The Emergency Services Minister Lisa Neville had to confess that yet another breach in the quarantine system had taken place, despite no deviation from set health protocols. A change of tack was required. She explained as much to radio station 3AW: “Things like in the health hotels, we use N95 masks when we’re moving infectious people, but we may need to do fitted masks, that could be one of the procedures that needs to change.”
Focus inevitably shifts to the nature of how staff involved in the quarantine procedures are protected. Epidemiologist Mary-Louise McLaws, an advisor to the World Health Organization, insists that staff involved in the quarantine system wear additional protection in the form of face shields. “With a highly infectious variant, we don’t yet know whether you are more likely to catch it through your eyes.”
Then comes the issue of the environment housing travellers coming into Australia. For McLaws, stellar, and regular ventilation, is crucial in any designated facility. In terms of airflow shifts, hotels were poor relative to hospitals. “The airflow change on a COVID ward in a hospital is 12 complete airflow changes per hour.” Hotels were “not designed like that and you have up to six complete airflow changes.”
The way the virus continues to leak through the quarantine barriers is getting some of the professionals hot under the collar. “Why does this keep happening?” asked irritated epidemiologist Mike Toole of the Burnet Institute. “The answer is that there is no national standard and a stubborn resistance to taking aerosol transmission seriously.” An aspect of neglect lay in avoiding the deceptive way such transmission was taking place. “We need a national standard drawn up by the Federal Government that all states and territories adhere to.”
Other suggestions are offered as to how such a standard could be reached. Toole advocates throwing vast “resources at this problem.” Greater care had to be paid to ventilation and Personal Protective Equipment. “It’s our only defence because we won’t reach population immunity from vaccination this year.”

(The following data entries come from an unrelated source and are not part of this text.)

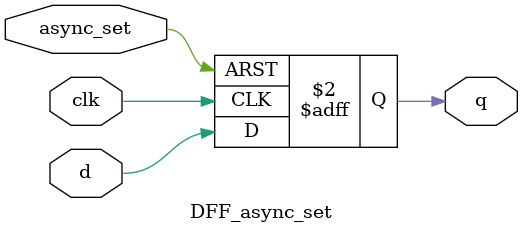
<source format=v>
`timescale 1ns / 1ps
module DFF_async_set(clk,
                     async_set,
                     d,
                     q);
input clk;
input async_set;
input d;
output reg q;

always@(posedge clk, posedge async_set)begin
    if(async_set)
        q <= 1'b1;
    else
        q <= d;    
end

endmodule

</source>
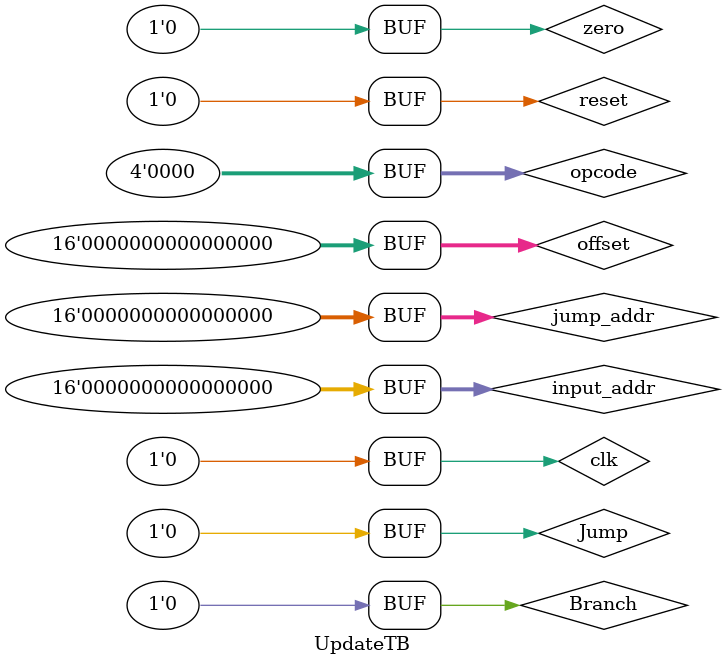
<source format=v>
`timescale 1ns / 1ps


module UpdateTB;

    reg  clk;
    reg  reset;
    reg  [15:0] input_addr;
    reg  Jump;
    reg  Branch;
    reg  zero;
    reg  [15:0] offset;
    reg  [15:0] jump_addr;
    reg  [3:0] opcode;
    
    wire [15:0] current_addr;
    wire [15:0] output_addr;
    
    testingUpdater dut(
        .clk(clk),
        .reset(reset),
        .input_addr(input_addr),
        .Jump(Jump),
        .Branch(Branch),
        .zero(zero),
        .offset(offset),
        .jump_addr(jump_addr),
        .opcode(opcode),
        .current_addr(current_addr),
        .output_addr(output_addr)
    );

    always begin
        clk = 1;
        #1 ;
        clk = 0; 
        #1;
    end 
    
    initial begin
    
        reset = 0;
        input_addr = 16'h0000;
        Jump = 0;
        Branch = 0;
        zero = 0;
        offset = 16'h0000;
        jump_addr = 16'h0000;
        opcode = 4'b0000;
        #1;
    
    end
    
endmodule

</source>
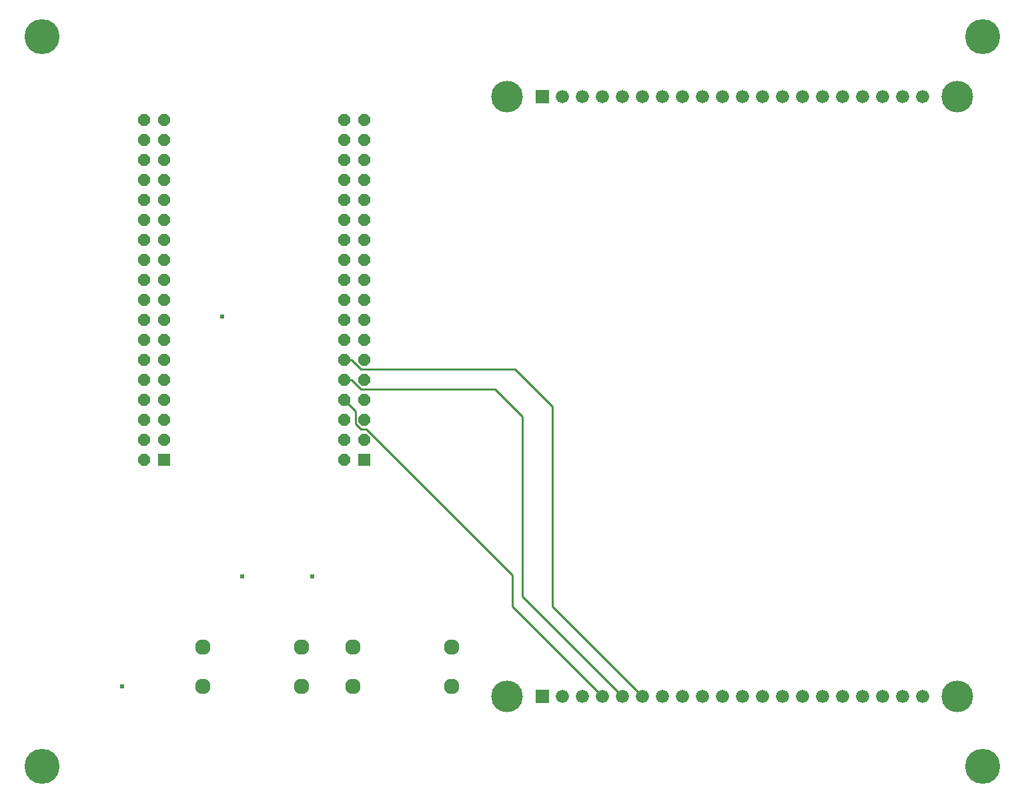
<source format=gbr>
G04 EAGLE Gerber RS-274X export*
G75*
%MOMM*%
%FSLAX34Y34*%
%LPD*%
%INBottom Copper*%
%IPPOS*%
%AMOC8*
5,1,8,0,0,1.08239X$1,22.5*%
G01*
%ADD10R,1.524000X1.524000*%
%ADD11P,1.649562X8X112.500000*%
%ADD12R,1.676400X1.676400*%
%ADD13C,1.676400*%
%ADD14C,4.016000*%
%ADD15C,1.960000*%
%ADD16C,4.445000*%
%ADD17C,0.609600*%
%ADD18C,0.254000*%


D10*
X447300Y427400D03*
D11*
X421900Y427400D03*
X447300Y452800D03*
X421900Y452800D03*
X447300Y478200D03*
X421900Y478200D03*
X447300Y503600D03*
X421900Y503600D03*
X447300Y529000D03*
X421900Y529000D03*
X447300Y554400D03*
X421900Y554400D03*
X447300Y579800D03*
X421900Y579800D03*
X447300Y605200D03*
X421900Y605200D03*
X447300Y630600D03*
X421900Y630600D03*
X447300Y656000D03*
X421900Y656000D03*
X447300Y681400D03*
X421900Y681400D03*
X447300Y706800D03*
X421900Y706800D03*
X447300Y732200D03*
X421900Y732200D03*
X447300Y757600D03*
X421900Y757600D03*
X447300Y783000D03*
X421900Y783000D03*
X447300Y808400D03*
X421900Y808400D03*
X447300Y833800D03*
X421900Y833800D03*
X447300Y859200D03*
X421900Y859200D03*
D10*
X193300Y427400D03*
D11*
X167900Y427400D03*
X193300Y452800D03*
X167900Y452800D03*
X193300Y478200D03*
X167900Y478200D03*
X193300Y503600D03*
X167900Y503600D03*
X193300Y529000D03*
X167900Y529000D03*
X193300Y554400D03*
X167900Y554400D03*
X193300Y579800D03*
X167900Y579800D03*
X193300Y605200D03*
X167900Y605200D03*
X193300Y630600D03*
X167900Y630600D03*
X193300Y656000D03*
X167900Y656000D03*
X193300Y681400D03*
X167900Y681400D03*
X193300Y706800D03*
X167900Y706800D03*
X193300Y732200D03*
X167900Y732200D03*
X193300Y757600D03*
X167900Y757600D03*
X193300Y783000D03*
X167900Y783000D03*
X193300Y808400D03*
X167900Y808400D03*
X193300Y833800D03*
X167900Y833800D03*
X193300Y859200D03*
X167900Y859200D03*
D12*
X673100Y889000D03*
D13*
X698500Y889000D03*
X723900Y889000D03*
X749300Y889000D03*
X774700Y889000D03*
X800100Y889000D03*
X825500Y889000D03*
X850900Y889000D03*
X876300Y889000D03*
X901700Y889000D03*
X927100Y889000D03*
X952500Y889000D03*
X977900Y889000D03*
X1003300Y889000D03*
X1028700Y889000D03*
X1054100Y889000D03*
X1079500Y889000D03*
X1104900Y889000D03*
X1130300Y889000D03*
X1155700Y889000D03*
D12*
X673100Y127000D03*
D13*
X698500Y127000D03*
X723900Y127000D03*
X749300Y127000D03*
X774700Y127000D03*
X800100Y127000D03*
X825500Y127000D03*
X850900Y127000D03*
X876300Y127000D03*
X901700Y127000D03*
X927100Y127000D03*
X952500Y127000D03*
X977900Y127000D03*
X1003300Y127000D03*
X1028700Y127000D03*
X1054100Y127000D03*
X1079500Y127000D03*
X1104900Y127000D03*
X1130300Y127000D03*
X1155700Y127000D03*
D14*
X628650Y127000D03*
X1200150Y127000D03*
X628650Y889000D03*
X1200150Y889000D03*
D15*
X557800Y190100D03*
X557800Y140100D03*
X432800Y140100D03*
X432800Y190100D03*
X367300Y190100D03*
X367300Y140100D03*
X242300Y140100D03*
X242300Y190100D03*
D16*
X38100Y38100D03*
X38100Y965200D03*
X1231900Y965200D03*
X1231900Y38100D03*
D17*
X381000Y279400D03*
X292100Y279400D03*
X139700Y139700D03*
X266700Y609600D03*
D18*
X635000Y241300D02*
X749300Y127000D01*
X442566Y466770D02*
X435870Y473466D01*
X435870Y489630D02*
X421900Y503600D01*
X435870Y489630D02*
X435870Y473466D01*
X449495Y466770D02*
X635000Y281265D01*
X449495Y466770D02*
X442566Y466770D01*
X635000Y281265D02*
X635000Y241300D01*
X647700Y254000D02*
X774700Y127000D01*
X647700Y254000D02*
X647700Y482600D01*
X431136Y529000D02*
X421900Y529000D01*
X431136Y529000D02*
X442566Y517570D01*
X612730Y517570D02*
X647700Y482600D01*
X612730Y517570D02*
X442566Y517570D01*
X685800Y241300D02*
X800100Y127000D01*
X685800Y241300D02*
X685800Y495300D01*
X431136Y554400D02*
X421900Y554400D01*
X431136Y554400D02*
X442566Y542970D01*
X638130Y542970D02*
X685800Y495300D01*
X638130Y542970D02*
X442566Y542970D01*
M02*

</source>
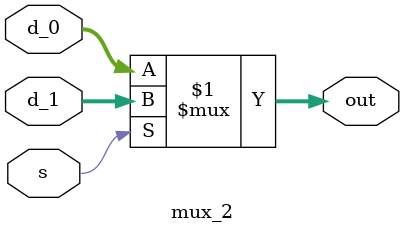
<source format=v>
`timescale 1ns / 1ps


module mux_2 #(parameter WIDTH = 8)(
    input [WIDTH-1:0] d_0, d_1,
    input s,
    output [WIDTH-1:0] out
    );
    
    assign out = s ? d_1: d_0;
    
endmodule

</source>
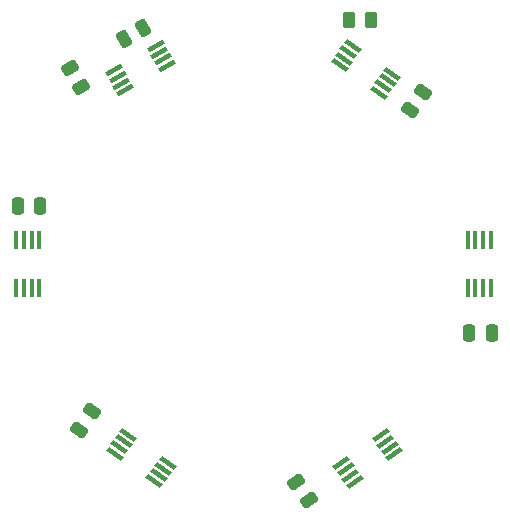
<source format=gbr>
%TF.GenerationSoftware,KiCad,Pcbnew,7.0.10*%
%TF.CreationDate,2024-07-25T18:58:16-07:00*%
%TF.ProjectId,Thermistor Ring,54686572-6d69-4737-946f-722052696e67,rev?*%
%TF.SameCoordinates,Original*%
%TF.FileFunction,Paste,Top*%
%TF.FilePolarity,Positive*%
%FSLAX46Y46*%
G04 Gerber Fmt 4.6, Leading zero omitted, Abs format (unit mm)*
G04 Created by KiCad (PCBNEW 7.0.10) date 2024-07-25 18:58:16*
%MOMM*%
%LPD*%
G01*
G04 APERTURE LIST*
G04 Aperture macros list*
%AMRoundRect*
0 Rectangle with rounded corners*
0 $1 Rounding radius*
0 $2 $3 $4 $5 $6 $7 $8 $9 X,Y pos of 4 corners*
0 Add a 4 corners polygon primitive as box body*
4,1,4,$2,$3,$4,$5,$6,$7,$8,$9,$2,$3,0*
0 Add four circle primitives for the rounded corners*
1,1,$1+$1,$2,$3*
1,1,$1+$1,$4,$5*
1,1,$1+$1,$6,$7*
1,1,$1+$1,$8,$9*
0 Add four rect primitives between the rounded corners*
20,1,$1+$1,$2,$3,$4,$5,0*
20,1,$1+$1,$4,$5,$6,$7,0*
20,1,$1+$1,$6,$7,$8,$9,0*
20,1,$1+$1,$8,$9,$2,$3,0*%
%AMRotRect*
0 Rectangle, with rotation*
0 The origin of the aperture is its center*
0 $1 length*
0 $2 width*
0 $3 Rotation angle, in degrees counterclockwise*
0 Add horizontal line*
21,1,$1,$2,0,0,$3*%
G04 Aperture macros list end*
%ADD10RotRect,1.524000X0.400000X325.000000*%
%ADD11RotRect,1.524000X0.400000X145.000000*%
%ADD12RotRect,1.524000X0.400000X30.000000*%
%ADD13R,0.400000X1.524000*%
%ADD14RotRect,1.524000X0.400000X215.000000*%
%ADD15RoundRect,0.250000X0.532491X0.067661X0.245703X0.477237X-0.532491X-0.067661X-0.245703X-0.477237X0*%
%ADD16RoundRect,0.250000X-0.020994X0.536362X-0.454006X0.286362X0.020994X-0.536362X0.454006X-0.286362X0*%
%ADD17RoundRect,0.250000X-0.250000X-0.475000X0.250000X-0.475000X0.250000X0.475000X-0.250000X0.475000X0*%
%ADD18RoundRect,0.250000X0.250000X0.475000X-0.250000X0.475000X-0.250000X-0.475000X0.250000X-0.475000X0*%
%ADD19RoundRect,0.250000X0.245703X-0.477237X0.532491X-0.067661X-0.245703X0.477237X-0.532491X0.067661X0*%
%ADD20RoundRect,0.250000X-0.520961X0.002332X-0.258461X-0.452332X0.520961X-0.002332X0.258461X0.452332X0*%
%ADD21RoundRect,0.250000X0.262500X0.450000X-0.262500X0.450000X-0.262500X-0.450000X0.262500X-0.450000X0*%
%ADD22RoundRect,0.250000X-0.245703X0.477237X-0.532491X0.067661X0.245703X-0.477237X0.532491X-0.067661X0*%
G04 APERTURE END LIST*
D10*
%TO.C,U7*%
X85474151Y-40868402D03*
X85101327Y-41400850D03*
X84728501Y-41933300D03*
X84355678Y-42465747D03*
X81005837Y-40120164D03*
X81378661Y-39587716D03*
X81751487Y-39055266D03*
X82124310Y-38522819D03*
%TD*%
D11*
%TO.C,U6*%
X65331066Y-75390892D03*
X65703889Y-74858445D03*
X66076715Y-74325995D03*
X66449539Y-73793547D03*
X63099698Y-71447964D03*
X62726875Y-71980411D03*
X62354049Y-72512861D03*
X61981225Y-73045309D03*
%TD*%
D12*
%TO.C,U2*%
X61896282Y-40575584D03*
X62221281Y-41138499D03*
X62546282Y-41701417D03*
X62871281Y-42264332D03*
X66412806Y-40219632D03*
X66087807Y-39656717D03*
X65762806Y-39093799D03*
X65437807Y-38530884D03*
%TD*%
D13*
%TO.C,U5*%
X93816207Y-54962327D03*
X93166209Y-54962327D03*
X92516207Y-54962327D03*
X91866209Y-54962327D03*
X91866209Y-59051727D03*
X92516207Y-59051727D03*
X93166209Y-59051727D03*
X93816207Y-59051727D03*
%TD*%
%TO.C,U3*%
X53639195Y-59004942D03*
X54289193Y-59004942D03*
X54939195Y-59004942D03*
X55589193Y-59004942D03*
X55589193Y-54915542D03*
X54939195Y-54915542D03*
X54289193Y-54915542D03*
X53639195Y-54915542D03*
%TD*%
D14*
%TO.C,U4*%
X85626557Y-73084126D03*
X85253733Y-72551678D03*
X84880907Y-72019228D03*
X84508084Y-71486781D03*
X81158243Y-73832364D03*
X81531067Y-74364812D03*
X81903893Y-74897262D03*
X82276716Y-75429709D03*
%TD*%
D15*
%TO.C,C1*%
X78441053Y-76960124D03*
X77351257Y-75403736D03*
%TD*%
D16*
%TO.C,C3*%
X64409482Y-37007975D03*
X62764034Y-37957975D03*
%TD*%
D17*
%TO.C,C2*%
X53789691Y-52108270D03*
X55689691Y-52108270D03*
%TD*%
D18*
%TO.C,C6*%
X93904426Y-62792212D03*
X92004426Y-62792212D03*
%TD*%
D19*
%TO.C,C5*%
X58929095Y-71019946D03*
X60018891Y-69463558D03*
%TD*%
D20*
%TO.C,R3*%
X58199024Y-40410103D03*
X59111524Y-41990599D03*
%TD*%
D21*
%TO.C,R2*%
X83671153Y-36356930D03*
X81846153Y-36356930D03*
%TD*%
D22*
%TO.C,C4*%
X88093928Y-42426502D03*
X87004132Y-43982890D03*
%TD*%
M02*

</source>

Aerosol transmission is the subject of a recent, yet to be peer-reviewed study from Bristol in the UK. Healthy volunteers and hospitalised patients were recruited in the study to study aerosol emission, examining breathing, speaking and coughing. “Coughing,” it was found, “was associated with the highest aerosol emissions with a peak concentration at least 10 times greater the mean concentration generated from speaking or breathing.” Room ventilation, or the air exchange rate, was also a critical factor, with poorly ventilated spaces “posing a potential risk to those even not in close contact”.
Public health officials find themselves in a bind as to how best to contain those arriving from overseas. Victoria’s Deputy Chief Health Officer, Allen Cheng, resorts to the stop gap approach. An “engineering review” of the hotels had been undertaken. Airborne transmission was recognised, posing greater concern given the arrival of new coronavirus variants. The processes had to be tweaked and improved. Health bureaucrats and administrators find themselves defending a doomed, leaking system.